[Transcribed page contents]
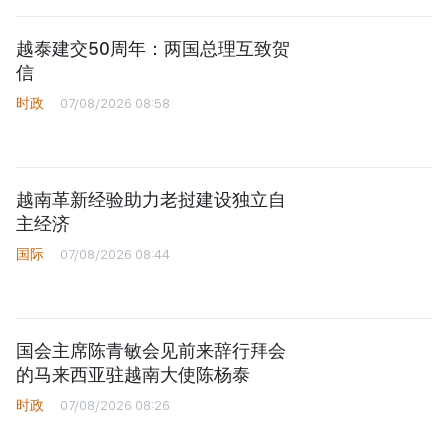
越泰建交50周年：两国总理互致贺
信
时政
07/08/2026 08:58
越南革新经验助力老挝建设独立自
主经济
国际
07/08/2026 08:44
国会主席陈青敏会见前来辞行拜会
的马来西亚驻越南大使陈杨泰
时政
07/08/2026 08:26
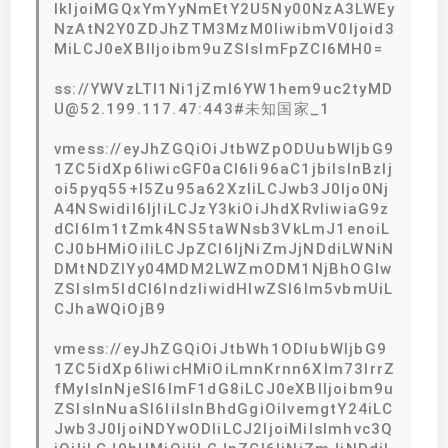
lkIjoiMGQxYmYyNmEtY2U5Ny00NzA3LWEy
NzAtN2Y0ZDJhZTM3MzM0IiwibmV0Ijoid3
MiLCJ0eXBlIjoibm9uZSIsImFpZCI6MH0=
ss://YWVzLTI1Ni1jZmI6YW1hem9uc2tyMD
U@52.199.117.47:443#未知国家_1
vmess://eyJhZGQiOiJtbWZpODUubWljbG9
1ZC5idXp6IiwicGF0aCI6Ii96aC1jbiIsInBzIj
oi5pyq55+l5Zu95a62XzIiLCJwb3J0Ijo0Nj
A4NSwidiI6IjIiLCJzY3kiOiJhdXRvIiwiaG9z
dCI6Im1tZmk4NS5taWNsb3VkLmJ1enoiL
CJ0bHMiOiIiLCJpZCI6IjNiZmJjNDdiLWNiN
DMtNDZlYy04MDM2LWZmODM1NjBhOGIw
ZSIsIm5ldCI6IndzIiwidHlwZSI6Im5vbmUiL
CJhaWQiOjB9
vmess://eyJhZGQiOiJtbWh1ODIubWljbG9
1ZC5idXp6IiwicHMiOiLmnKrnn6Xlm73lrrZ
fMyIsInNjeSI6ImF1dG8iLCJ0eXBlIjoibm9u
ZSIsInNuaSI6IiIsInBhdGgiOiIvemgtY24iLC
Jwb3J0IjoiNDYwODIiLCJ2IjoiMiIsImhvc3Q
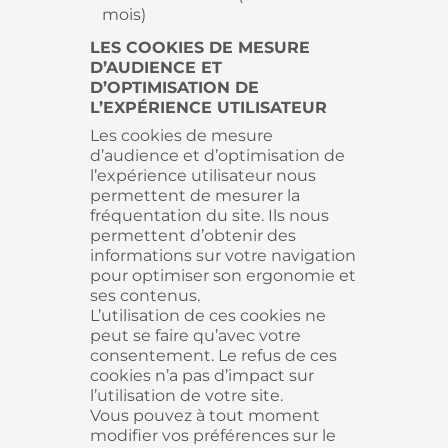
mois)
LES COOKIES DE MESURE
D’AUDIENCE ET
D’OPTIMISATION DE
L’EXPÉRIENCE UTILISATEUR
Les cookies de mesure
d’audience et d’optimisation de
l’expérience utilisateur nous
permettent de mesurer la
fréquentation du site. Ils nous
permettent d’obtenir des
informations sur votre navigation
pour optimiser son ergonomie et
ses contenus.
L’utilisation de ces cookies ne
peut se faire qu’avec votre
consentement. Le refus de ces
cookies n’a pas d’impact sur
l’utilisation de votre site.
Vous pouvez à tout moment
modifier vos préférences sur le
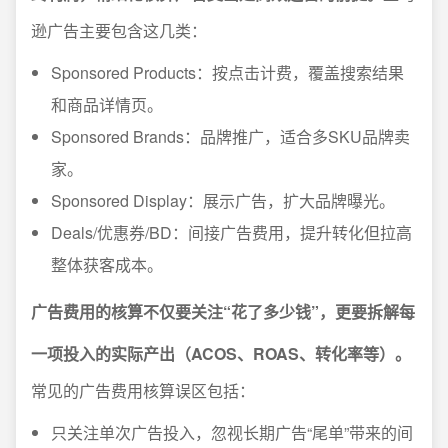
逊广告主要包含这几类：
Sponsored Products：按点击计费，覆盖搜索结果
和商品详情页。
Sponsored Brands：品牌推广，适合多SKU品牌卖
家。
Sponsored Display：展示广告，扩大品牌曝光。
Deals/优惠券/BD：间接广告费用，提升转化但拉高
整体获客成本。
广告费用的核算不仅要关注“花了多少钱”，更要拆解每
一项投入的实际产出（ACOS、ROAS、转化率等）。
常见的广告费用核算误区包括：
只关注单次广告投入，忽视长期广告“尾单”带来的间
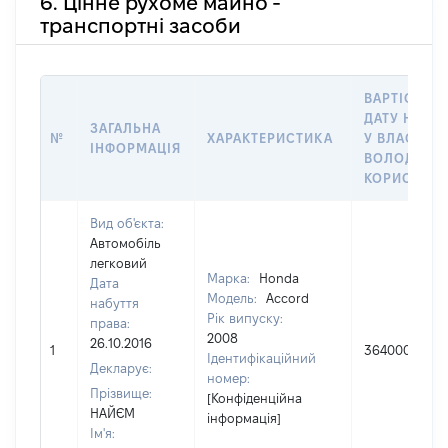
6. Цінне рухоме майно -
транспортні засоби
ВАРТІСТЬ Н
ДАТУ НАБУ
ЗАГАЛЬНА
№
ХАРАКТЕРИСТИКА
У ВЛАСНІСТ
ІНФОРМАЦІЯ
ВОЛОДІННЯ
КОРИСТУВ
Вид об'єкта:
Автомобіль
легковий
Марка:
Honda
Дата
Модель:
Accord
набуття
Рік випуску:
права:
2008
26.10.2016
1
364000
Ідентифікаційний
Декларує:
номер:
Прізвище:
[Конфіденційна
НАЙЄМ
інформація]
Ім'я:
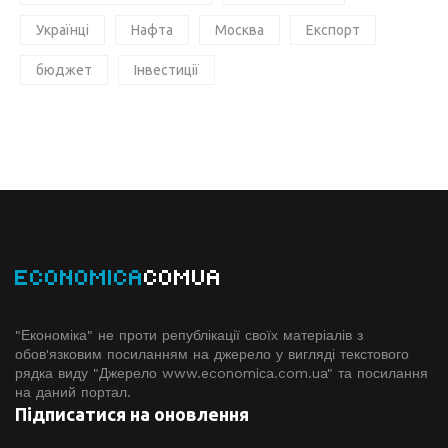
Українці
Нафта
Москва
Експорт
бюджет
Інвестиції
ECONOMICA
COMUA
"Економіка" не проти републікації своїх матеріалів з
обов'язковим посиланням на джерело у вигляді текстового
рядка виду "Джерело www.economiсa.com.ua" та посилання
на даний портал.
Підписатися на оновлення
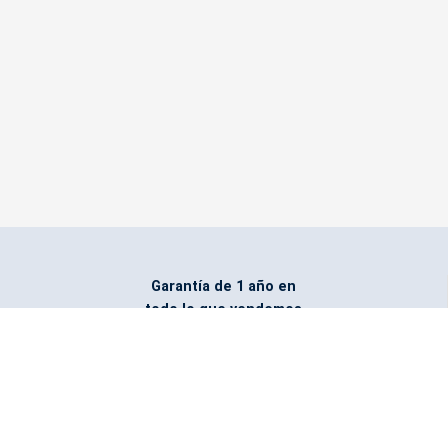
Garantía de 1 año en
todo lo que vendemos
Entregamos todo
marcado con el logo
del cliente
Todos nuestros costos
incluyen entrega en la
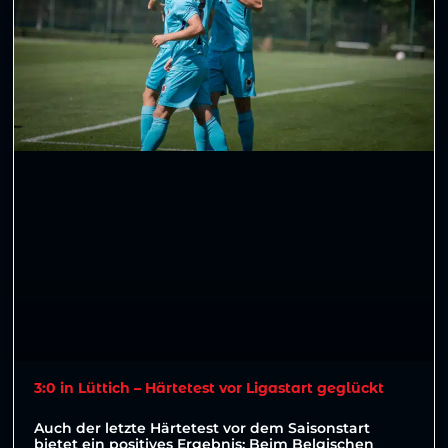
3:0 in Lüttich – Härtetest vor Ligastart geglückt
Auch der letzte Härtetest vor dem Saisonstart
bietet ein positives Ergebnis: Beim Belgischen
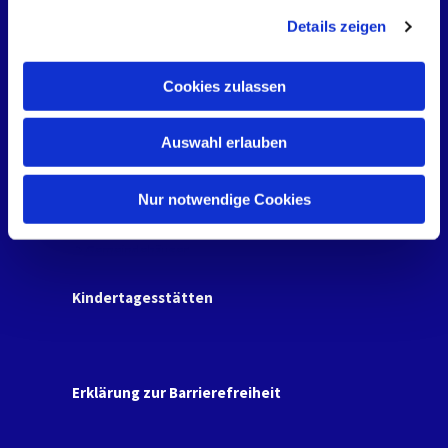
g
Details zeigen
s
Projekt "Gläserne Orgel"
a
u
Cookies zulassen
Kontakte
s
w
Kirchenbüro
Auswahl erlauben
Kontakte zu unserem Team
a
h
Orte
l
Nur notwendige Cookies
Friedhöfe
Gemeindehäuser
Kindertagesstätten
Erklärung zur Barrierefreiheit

> _Task item_: Pick each line holding "nous" out of the entries above and return it.

> _The completed task_:
l’expérience utilisateur nous
fréquentation du site. Ils nous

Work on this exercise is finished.